Retype each of the records below exactly, leaving the pictures out.

Saved entries
===============
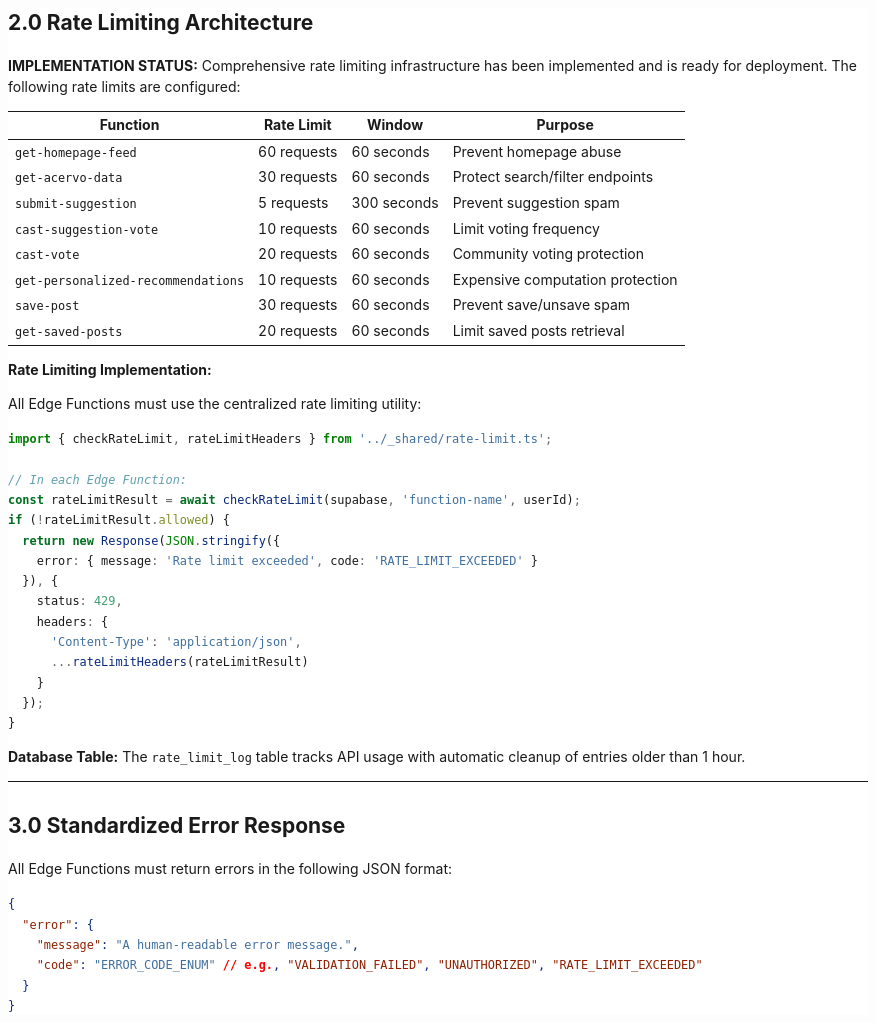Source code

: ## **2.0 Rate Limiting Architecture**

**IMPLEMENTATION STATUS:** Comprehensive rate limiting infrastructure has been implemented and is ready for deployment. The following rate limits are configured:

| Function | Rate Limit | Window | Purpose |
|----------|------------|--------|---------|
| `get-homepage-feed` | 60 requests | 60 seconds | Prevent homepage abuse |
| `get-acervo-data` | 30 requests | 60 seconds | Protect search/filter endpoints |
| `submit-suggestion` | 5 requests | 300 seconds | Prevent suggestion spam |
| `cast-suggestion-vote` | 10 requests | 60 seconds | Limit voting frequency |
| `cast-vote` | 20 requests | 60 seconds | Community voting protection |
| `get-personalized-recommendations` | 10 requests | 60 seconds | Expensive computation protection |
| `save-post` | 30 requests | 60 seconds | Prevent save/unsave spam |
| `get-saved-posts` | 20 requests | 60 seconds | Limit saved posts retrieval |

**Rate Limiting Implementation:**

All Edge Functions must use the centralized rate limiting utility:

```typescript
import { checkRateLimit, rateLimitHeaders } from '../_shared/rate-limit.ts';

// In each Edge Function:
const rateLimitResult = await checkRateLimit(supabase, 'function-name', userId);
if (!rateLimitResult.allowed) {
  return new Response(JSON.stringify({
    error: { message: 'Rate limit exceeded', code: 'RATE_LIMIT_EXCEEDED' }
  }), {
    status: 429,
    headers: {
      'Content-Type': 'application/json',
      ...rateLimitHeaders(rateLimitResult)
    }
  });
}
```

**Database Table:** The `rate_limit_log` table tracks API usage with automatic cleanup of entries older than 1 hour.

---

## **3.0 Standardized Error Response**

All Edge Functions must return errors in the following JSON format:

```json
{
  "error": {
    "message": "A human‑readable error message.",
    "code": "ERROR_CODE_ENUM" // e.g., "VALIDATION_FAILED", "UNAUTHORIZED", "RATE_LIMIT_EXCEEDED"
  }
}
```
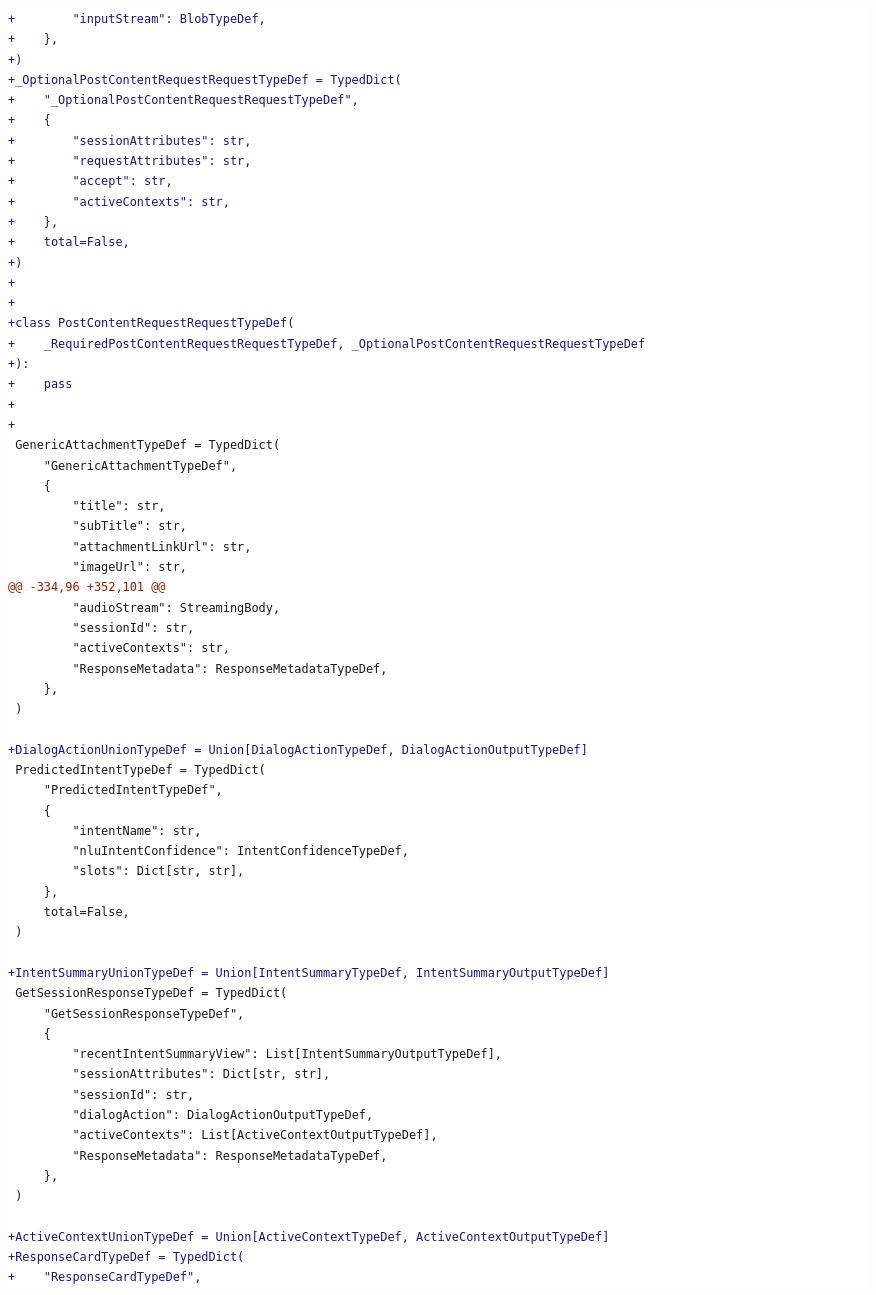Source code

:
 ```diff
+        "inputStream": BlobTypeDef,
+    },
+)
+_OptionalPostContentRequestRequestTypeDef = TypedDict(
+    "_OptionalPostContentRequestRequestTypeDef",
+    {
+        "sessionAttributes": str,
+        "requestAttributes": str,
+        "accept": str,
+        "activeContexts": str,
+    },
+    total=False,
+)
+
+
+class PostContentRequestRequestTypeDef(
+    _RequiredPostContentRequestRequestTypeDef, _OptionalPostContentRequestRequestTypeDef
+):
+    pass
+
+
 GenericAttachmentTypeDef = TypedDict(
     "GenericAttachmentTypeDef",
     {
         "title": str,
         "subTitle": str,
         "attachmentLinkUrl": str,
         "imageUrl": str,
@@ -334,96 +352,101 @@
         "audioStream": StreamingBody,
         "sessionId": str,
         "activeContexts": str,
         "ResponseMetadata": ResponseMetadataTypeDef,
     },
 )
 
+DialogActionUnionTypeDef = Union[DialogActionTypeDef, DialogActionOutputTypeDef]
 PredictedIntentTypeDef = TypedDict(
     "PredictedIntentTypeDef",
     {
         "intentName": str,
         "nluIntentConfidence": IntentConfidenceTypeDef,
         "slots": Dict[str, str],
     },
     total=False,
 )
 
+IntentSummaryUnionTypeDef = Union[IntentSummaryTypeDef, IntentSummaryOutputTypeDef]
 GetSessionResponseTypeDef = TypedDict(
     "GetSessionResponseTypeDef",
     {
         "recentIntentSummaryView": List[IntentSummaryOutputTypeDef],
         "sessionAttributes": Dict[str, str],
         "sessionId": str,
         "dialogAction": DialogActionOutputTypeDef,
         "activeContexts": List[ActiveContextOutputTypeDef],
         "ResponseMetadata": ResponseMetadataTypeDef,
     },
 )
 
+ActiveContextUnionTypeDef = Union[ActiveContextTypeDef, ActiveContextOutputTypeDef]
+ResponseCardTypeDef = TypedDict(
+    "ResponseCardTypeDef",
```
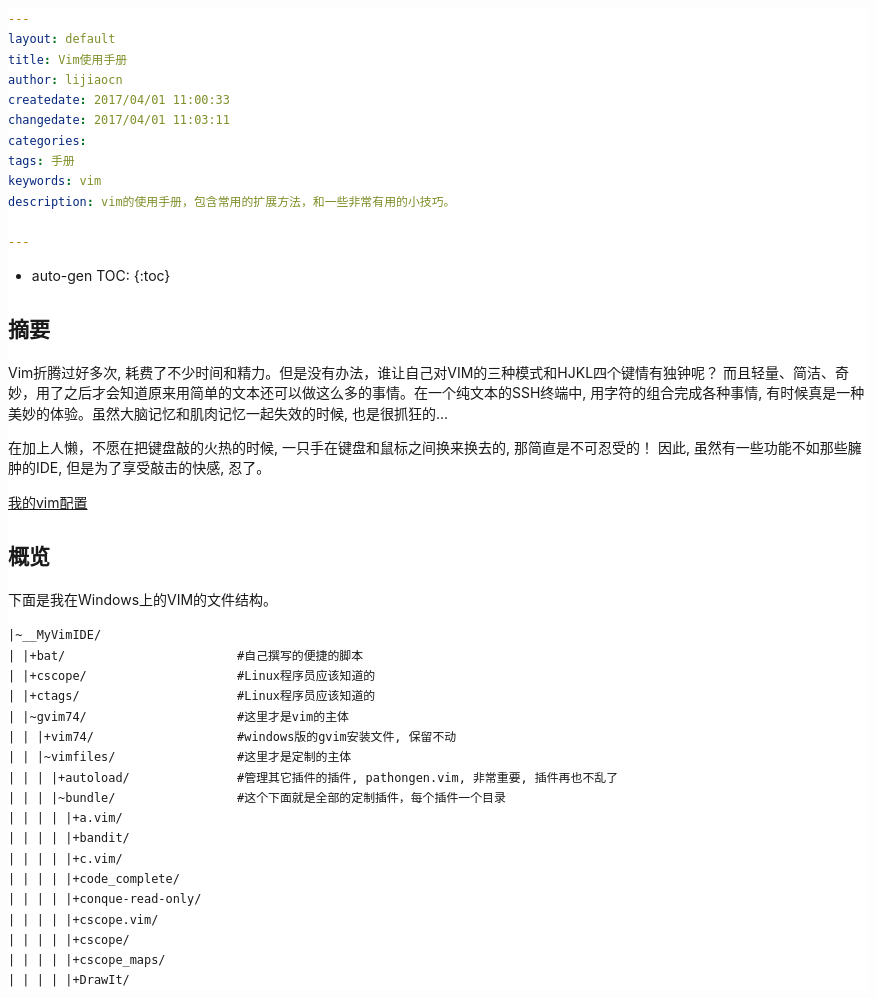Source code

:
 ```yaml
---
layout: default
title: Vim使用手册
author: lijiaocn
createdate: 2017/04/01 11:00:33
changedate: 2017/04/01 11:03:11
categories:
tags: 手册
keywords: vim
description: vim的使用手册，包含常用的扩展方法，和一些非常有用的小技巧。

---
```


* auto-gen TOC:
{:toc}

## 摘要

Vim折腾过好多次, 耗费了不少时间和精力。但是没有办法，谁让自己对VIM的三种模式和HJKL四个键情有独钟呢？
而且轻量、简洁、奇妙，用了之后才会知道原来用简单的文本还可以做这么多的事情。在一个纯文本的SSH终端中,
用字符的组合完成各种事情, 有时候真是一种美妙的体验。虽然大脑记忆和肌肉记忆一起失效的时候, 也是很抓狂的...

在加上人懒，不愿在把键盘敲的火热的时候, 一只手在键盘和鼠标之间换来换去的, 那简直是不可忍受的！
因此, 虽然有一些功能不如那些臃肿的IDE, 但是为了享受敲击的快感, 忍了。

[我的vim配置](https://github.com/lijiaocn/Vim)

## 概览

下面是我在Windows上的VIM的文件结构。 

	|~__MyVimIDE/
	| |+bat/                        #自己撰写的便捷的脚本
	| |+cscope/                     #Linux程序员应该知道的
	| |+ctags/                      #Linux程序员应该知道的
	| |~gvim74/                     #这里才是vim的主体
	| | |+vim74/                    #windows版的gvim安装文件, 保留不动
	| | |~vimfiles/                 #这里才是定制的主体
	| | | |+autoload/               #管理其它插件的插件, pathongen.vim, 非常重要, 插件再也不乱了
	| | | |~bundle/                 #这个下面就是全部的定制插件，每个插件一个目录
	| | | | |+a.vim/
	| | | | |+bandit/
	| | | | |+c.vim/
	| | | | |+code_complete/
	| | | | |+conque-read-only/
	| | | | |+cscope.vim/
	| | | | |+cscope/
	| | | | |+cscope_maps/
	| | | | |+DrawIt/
===============
__The completed task__:
Source code

: ## **2.0 Rate Limiting Architecture**

**IMPLEMENTATION STATUS:** Comprehensive rate limiting infrastructure has been implemented and is ready for deployment. The following rate limits are configured:

| Function | Rate Limit | Window | Purpose |
|----------|------------|--------|---------|
| `get-homepage-feed` | 60 requests | 60 seconds | Prevent homepage abuse |
| `get-acervo-data` | 30 requests | 60 seconds | Protect search/filter endpoints |
| `submit-suggestion` | 5 requests | 300 seconds | Prevent suggestion spam |
| `cast-suggestion-vote` | 10 requests | 60 seconds | Limit voting frequency |
| `cast-vote` | 20 requests | 60 seconds | Community voting protection |
| `get-personalized-recommendations` | 10 requests | 60 seconds | Expensive computation protection |
| `save-post` | 30 requests | 60 seconds | Prevent save/unsave spam |
| `get-saved-posts` | 20 requests | 60 seconds | Limit saved posts retrieval |

**Rate Limiting Implementation:**

All Edge Functions must use the centralized rate limiting utility:

```typescript
import { checkRateLimit, rateLimitHeaders } from '../_shared/rate-limit.ts';

// In each Edge Function:
const rateLimitResult = await checkRateLimit(supabase, 'function-name', userId);
if (!rateLimitResult.allowed) {
  return new Response(JSON.stringify({
    error: { message: 'Rate limit exceeded', code: 'RATE_LIMIT_EXCEEDED' }
  }), {
    status: 429,
    headers: {
      'Content-Type': 'application/json',
      ...rateLimitHeaders(rateLimitResult)
    }
  });
}
```

**Database Table:** The `rate_limit_log` table tracks API usage with automatic cleanup of entries older than 1 hour.

---

## **3.0 Standardized Error Response**

All Edge Functions must return errors in the following JSON format:

```json
{
  "error": {
    "message": "A human‑readable error message.",
    "code": "ERROR_CODE_ENUM" // e.g., "VALIDATION_FAILED", "UNAUTHORIZED", "RATE_LIMIT_EXCEEDED"
  }
}
```
Source code

:
 ```diff
+        "inputStream": BlobTypeDef,
+    },
+)
+_OptionalPostContentRequestRequestTypeDef = TypedDict(
+    "_OptionalPostContentRequestRequestTypeDef",
+    {
+        "sessionAttributes": str,
+        "requestAttributes": str,
+        "accept": str,
+        "activeContexts": str,
+    },
+    total=False,
+)
+
+
+class PostContentRequestRequestTypeDef(
+    _RequiredPostContentRequestRequestTypeDef, _OptionalPostContentRequestRequestTypeDef
+):
+    pass
+
+
 GenericAttachmentTypeDef = TypedDict(
     "GenericAttachmentTypeDef",
     {
         "title": str,
         "subTitle": str,
         "attachmentLinkUrl": str,
         "imageUrl": str,
@@ -334,96 +352,101 @@
         "audioStream": StreamingBody,
         "sessionId": str,
         "activeContexts": str,
         "ResponseMetadata": ResponseMetadataTypeDef,
     },
 )
 
+DialogActionUnionTypeDef = Union[DialogActionTypeDef, DialogActionOutputTypeDef]
 PredictedIntentTypeDef = TypedDict(
     "PredictedIntentTypeDef",
     {
         "intentName": str,
         "nluIntentConfidence": IntentConfidenceTypeDef,
         "slots": Dict[str, str],
     },
     total=False,
 )
 
+IntentSummaryUnionTypeDef = Union[IntentSummaryTypeDef, IntentSummaryOutputTypeDef]
 GetSessionResponseTypeDef = TypedDict(
     "GetSessionResponseTypeDef",
     {
         "recentIntentSummaryView": List[IntentSummaryOutputTypeDef],
         "sessionAttributes": Dict[str, str],
         "sessionId": str,
         "dialogAction": DialogActionOutputTypeDef,
         "activeContexts": List[ActiveContextOutputTypeDef],
         "ResponseMetadata": ResponseMetadataTypeDef,
     },
 )
 
+ActiveContextUnionTypeDef = Union[ActiveContextTypeDef, ActiveContextOutputTypeDef]
+ResponseCardTypeDef = TypedDict(
+    "ResponseCardTypeDef",
```
Source code

:
 ```yaml
---
layout: default
title: Vim使用手册
author: lijiaocn
createdate: 2017/04/01 11:00:33
changedate: 2017/04/01 11:03:11
categories:
tags: 手册
keywords: vim
description: vim的使用手册，包含常用的扩展方法，和一些非常有用的小技巧。

---
```


* auto-gen TOC:
{:toc}

## 摘要

Vim折腾过好多次, 耗费了不少时间和精力。但是没有办法，谁让自己对VIM的三种模式和HJKL四个键情有独钟呢？
而且轻量、简洁、奇妙，用了之后才会知道原来用简单的文本还可以做这么多的事情。在一个纯文本的SSH终端中,
用字符的组合完成各种事情, 有时候真是一种美妙的体验。虽然大脑记忆和肌肉记忆一起失效的时候, 也是很抓狂的...

在加上人懒，不愿在把键盘敲的火热的时候, 一只手在键盘和鼠标之间换来换去的, 那简直是不可忍受的！
因此, 虽然有一些功能不如那些臃肿的IDE, 但是为了享受敲击的快感, 忍了。

[我的vim配置](https://github.com/lijiaocn/Vim)

## 概览

下面是我在Windows上的VIM的文件结构。 

	|~__MyVimIDE/
	| |+bat/                        #自己撰写的便捷的脚本
	| |+cscope/                     #Linux程序员应该知道的
	| |+ctags/                      #Linux程序员应该知道的
	| |~gvim74/                     #这里才是vim的主体
	| | |+vim74/                    #windows版的gvim安装文件, 保留不动
	| | |~vimfiles/                 #这里才是定制的主体
	| | | |+autoload/               #管理其它插件的插件, pathongen.vim, 非常重要, 插件再也不乱了
	| | | |~bundle/                 #这个下面就是全部的定制插件，每个插件一个目录
	| | | | |+a.vim/
	| | | | |+bandit/
	| | | | |+c.vim/
	| | | | |+code_complete/
	| | | | |+conque-read-only/
	| | | | |+cscope.vim/
	| | | | |+cscope/
	| | | | |+cscope_maps/
	| | | | |+DrawIt/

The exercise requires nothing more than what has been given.